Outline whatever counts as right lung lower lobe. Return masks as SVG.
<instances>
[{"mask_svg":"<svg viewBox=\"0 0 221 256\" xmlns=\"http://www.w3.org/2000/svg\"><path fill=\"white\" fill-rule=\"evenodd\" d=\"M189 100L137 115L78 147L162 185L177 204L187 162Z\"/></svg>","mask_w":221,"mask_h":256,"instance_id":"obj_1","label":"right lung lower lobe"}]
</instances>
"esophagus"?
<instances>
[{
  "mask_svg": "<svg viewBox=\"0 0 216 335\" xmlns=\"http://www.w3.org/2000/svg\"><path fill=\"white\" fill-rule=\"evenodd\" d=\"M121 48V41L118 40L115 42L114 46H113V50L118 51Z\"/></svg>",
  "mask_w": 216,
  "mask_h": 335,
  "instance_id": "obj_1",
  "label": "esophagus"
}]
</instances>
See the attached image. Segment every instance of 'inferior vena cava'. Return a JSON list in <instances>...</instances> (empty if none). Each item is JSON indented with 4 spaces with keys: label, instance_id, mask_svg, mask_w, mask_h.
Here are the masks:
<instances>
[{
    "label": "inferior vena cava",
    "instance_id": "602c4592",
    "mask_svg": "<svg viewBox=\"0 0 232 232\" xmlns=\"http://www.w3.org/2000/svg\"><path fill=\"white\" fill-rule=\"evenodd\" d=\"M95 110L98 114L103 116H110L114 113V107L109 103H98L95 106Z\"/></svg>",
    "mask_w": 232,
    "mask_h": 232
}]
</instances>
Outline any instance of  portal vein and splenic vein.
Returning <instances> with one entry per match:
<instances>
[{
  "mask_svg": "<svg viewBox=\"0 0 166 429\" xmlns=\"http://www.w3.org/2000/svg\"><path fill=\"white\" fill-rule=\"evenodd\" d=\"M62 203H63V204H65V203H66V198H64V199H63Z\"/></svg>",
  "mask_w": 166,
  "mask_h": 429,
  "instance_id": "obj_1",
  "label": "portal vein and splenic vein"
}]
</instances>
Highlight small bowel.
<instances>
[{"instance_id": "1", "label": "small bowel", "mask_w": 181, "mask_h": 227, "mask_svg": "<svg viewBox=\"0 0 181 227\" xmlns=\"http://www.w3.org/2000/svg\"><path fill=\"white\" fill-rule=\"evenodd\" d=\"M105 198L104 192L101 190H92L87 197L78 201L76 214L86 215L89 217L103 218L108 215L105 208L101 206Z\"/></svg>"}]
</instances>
------------------------
◆ **SET TASK**
Return every line of the listing above that contains the string "portal". Case counts.

◆ **CORRECT RESULT**
Outline any instance of  portal vein and splenic vein.
  "label": "portal vein and splenic vein"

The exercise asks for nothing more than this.